I just picked up a never-been-used 22" Craftsman with the 179cc engine from the original owner, and I am finding that this engine isn't addressed in the owner's manual. The manual lists several other engines (all bigger), but not this one. It has an oil tank on top of the engine with a cap that has a dipstick on it. It also has another cap on the side of the engine crankcase that looks like an oil fill hole. My question is, when I change the oil, am I supposed to refill it by pouring oil into the tank, or through the hole in the crankcase? I'm also wondering why this engine isn't mentioned in the manual.

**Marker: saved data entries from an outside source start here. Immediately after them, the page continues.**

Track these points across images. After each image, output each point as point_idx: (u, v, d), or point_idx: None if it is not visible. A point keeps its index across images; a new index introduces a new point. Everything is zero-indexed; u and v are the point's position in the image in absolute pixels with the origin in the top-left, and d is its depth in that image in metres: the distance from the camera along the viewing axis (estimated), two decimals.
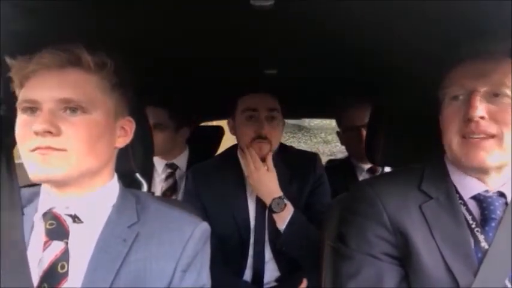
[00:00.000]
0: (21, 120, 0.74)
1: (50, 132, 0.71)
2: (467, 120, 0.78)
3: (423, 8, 0.86)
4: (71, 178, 0.75)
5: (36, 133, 0.71)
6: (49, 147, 0.71)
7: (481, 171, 0.83)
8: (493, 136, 0.78)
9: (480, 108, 0.77)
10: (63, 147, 0.72)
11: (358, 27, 0.98)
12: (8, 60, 0.75)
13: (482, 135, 0.78)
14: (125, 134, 0.84)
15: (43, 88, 0.74)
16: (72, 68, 0.76)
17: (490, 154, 0.78)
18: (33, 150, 0.71)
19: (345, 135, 1.88)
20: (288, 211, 1.35)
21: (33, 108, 0.74)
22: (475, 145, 0.79)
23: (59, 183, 0.77)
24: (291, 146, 1.69)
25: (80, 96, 0.74)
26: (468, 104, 0.78)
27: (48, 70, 0.74)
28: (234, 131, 1.49)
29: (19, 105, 0.75)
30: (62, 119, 0.73)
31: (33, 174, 0.72)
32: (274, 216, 1.35)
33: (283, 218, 1.34)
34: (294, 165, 1.47)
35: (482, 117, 0.77)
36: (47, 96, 0.73)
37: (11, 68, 0.75)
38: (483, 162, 0.79)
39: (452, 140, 0.82)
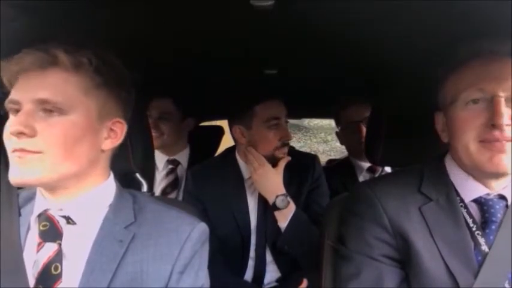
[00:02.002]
0: (8, 122, 0.74)
1: (23, 134, 0.69)
2: (492, 126, 0.76)
3: (423, 8, 0.86)
4: (48, 182, 0.73)
5: (12, 134, 0.70)
6: (23, 150, 0.70)
7: (497, 176, 0.81)
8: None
9: (506, 115, 0.75)
10: (38, 149, 0.70)
11: (358, 27, 0.98)
12: None
13: (505, 142, 0.76)
14: (114, 136, 0.80)
15: (24, 89, 0.73)
16: (52, 68, 0.74)
17: (510, 159, 0.77)
18: (13, 151, 0.71)
19: (344, 131, 1.88)
20: (290, 209, 1.35)
21: (17, 109, 0.73)
22: (499, 150, 0.76)
23: (39, 187, 0.76)
24: (291, 147, 1.70)
25: (56, 97, 0.72)
26: (493, 110, 0.76)
27: (30, 71, 0.73)
28: (244, 138, 1.43)
29: (6, 106, 0.74)
30: (40, 120, 0.71)
31: (11, 178, 0.71)
32: (277, 213, 1.35)
33: (285, 216, 1.35)
34: (292, 166, 1.47)
35: (507, 125, 0.75)
36: (26, 97, 0.72)
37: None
38: (505, 169, 0.77)
39: (470, 145, 0.79)
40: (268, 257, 1.44)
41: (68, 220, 0.77)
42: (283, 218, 1.35)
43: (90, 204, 0.79)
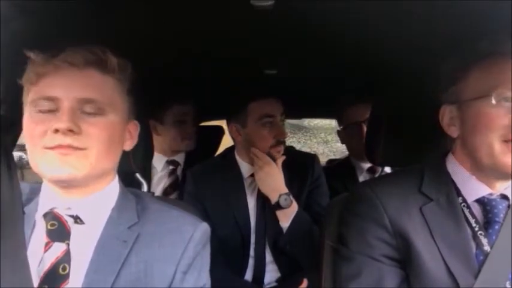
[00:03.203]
0: (35, 117, 0.73)
1: (72, 131, 0.71)
2: None
3: (423, 8, 0.86)
4: (91, 178, 0.76)
5: (57, 131, 0.70)
6: (70, 146, 0.71)
7: (508, 177, 0.81)
8: None
9: None
10: (83, 146, 0.72)
11: (358, 27, 0.98)
12: (30, 54, 0.74)
13: None
14: (130, 137, 0.85)
15: (64, 86, 0.73)
16: (93, 68, 0.76)
17: None
18: (52, 148, 0.71)
19: (346, 131, 1.87)
20: (293, 208, 1.35)
21: (51, 106, 0.73)
22: None
23: (73, 184, 0.76)
24: (290, 147, 1.70)
25: (100, 97, 0.74)
26: None
27: (70, 68, 0.74)
28: (240, 136, 1.46)
29: (33, 101, 0.74)
30: (81, 118, 0.73)
31: (50, 174, 0.72)
32: (279, 213, 1.35)
33: (287, 215, 1.34)
34: (292, 166, 1.47)
35: None
36: (68, 95, 0.72)
37: (30, 62, 0.74)
38: None
39: (494, 143, 0.77)
40: (268, 257, 1.44)
41: (76, 220, 0.77)
42: (286, 218, 1.35)
43: (98, 204, 0.80)
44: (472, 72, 0.82)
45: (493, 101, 0.77)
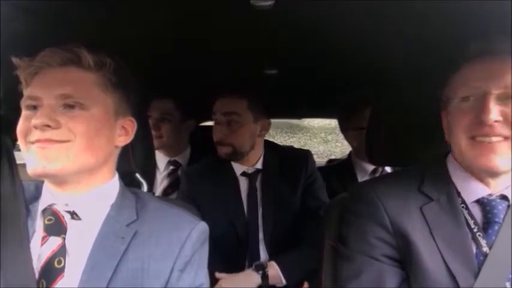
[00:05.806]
0: (23, 116, 0.76)
1: (48, 126, 0.72)
2: (480, 122, 0.76)
3: (424, 9, 0.86)
4: (69, 173, 0.75)
5: (35, 127, 0.72)
6: (49, 140, 0.72)
7: (490, 175, 0.82)
8: (506, 138, 0.76)
9: (494, 112, 0.75)
10: (65, 138, 0.73)
11: (358, 27, 0.98)
12: (15, 60, 0.77)
13: (495, 139, 0.76)
14: (125, 133, 0.84)
15: (44, 85, 0.76)
16: (72, 66, 0.78)
17: (502, 158, 0.76)
18: (33, 143, 0.73)
19: (355, 133, 1.81)
20: (273, 267, 1.32)
21: (35, 105, 0.75)
22: (487, 148, 0.77)
23: (57, 179, 0.77)
24: (277, 145, 1.69)
25: (78, 92, 0.75)
26: (482, 106, 0.76)
27: (50, 68, 0.76)
28: None
29: (23, 102, 0.77)
30: (61, 114, 0.74)
31: (31, 169, 0.73)
32: (271, 279, 1.31)
33: (276, 273, 1.32)
34: (285, 163, 1.47)
35: (496, 121, 0.76)
36: (47, 93, 0.75)
37: (17, 67, 0.77)
38: (495, 166, 0.77)
39: (461, 141, 0.80)
40: (263, 254, 1.43)
41: (73, 215, 0.78)
42: (277, 279, 1.31)
43: (96, 201, 0.80)
44: (450, 78, 0.85)
45: (455, 103, 0.81)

This engine does have a drain tube with a plug in the end, so draining the oil should be pretty self explanatory, I just don't get the refilling part...


----------



## Oneacer (Jan 3, 2011)

@grampi,

I gave you answers on this redundant question on your other thread.


----------



## NOS (Dec 3, 2021)

Surging or hunting ( when the engine can not keep a constant speed ) is caused by two things.
An excessively lean fuel mixture or a governor set too sensitive ( and it hunts over correcting for load )

Both of these can be fixed pretty easy.

A governor hunt is can be cured by moving the spring on the governor arm closer to the shaft the arm pivots on
This decreases sensitivity but also response to load changes.

A lean hunt is caused by an engine that can not get enough fuel at a given RPM and load.
the engine slows and stumbles and the governor reacts by giving it more throttle.

Usually this can be cured by enriching up the low side fuel mixture 
This will require a jet change or adjustable aftermarket carb

If the OEM says its OK to hunt a little they know there is a problem but it does not really effect function.
The EPA has mandated all small engines run lean today to reduce pollution and this is one of the side effects.
If you old enough to remember how bad the cars of the 70s ran then you kind of already have an understanding if these issues on today's small engines.
Ariens already has jumped ahead by building some of the first computer controlled engines to solve this issue.
I don't think they will be the last.


----------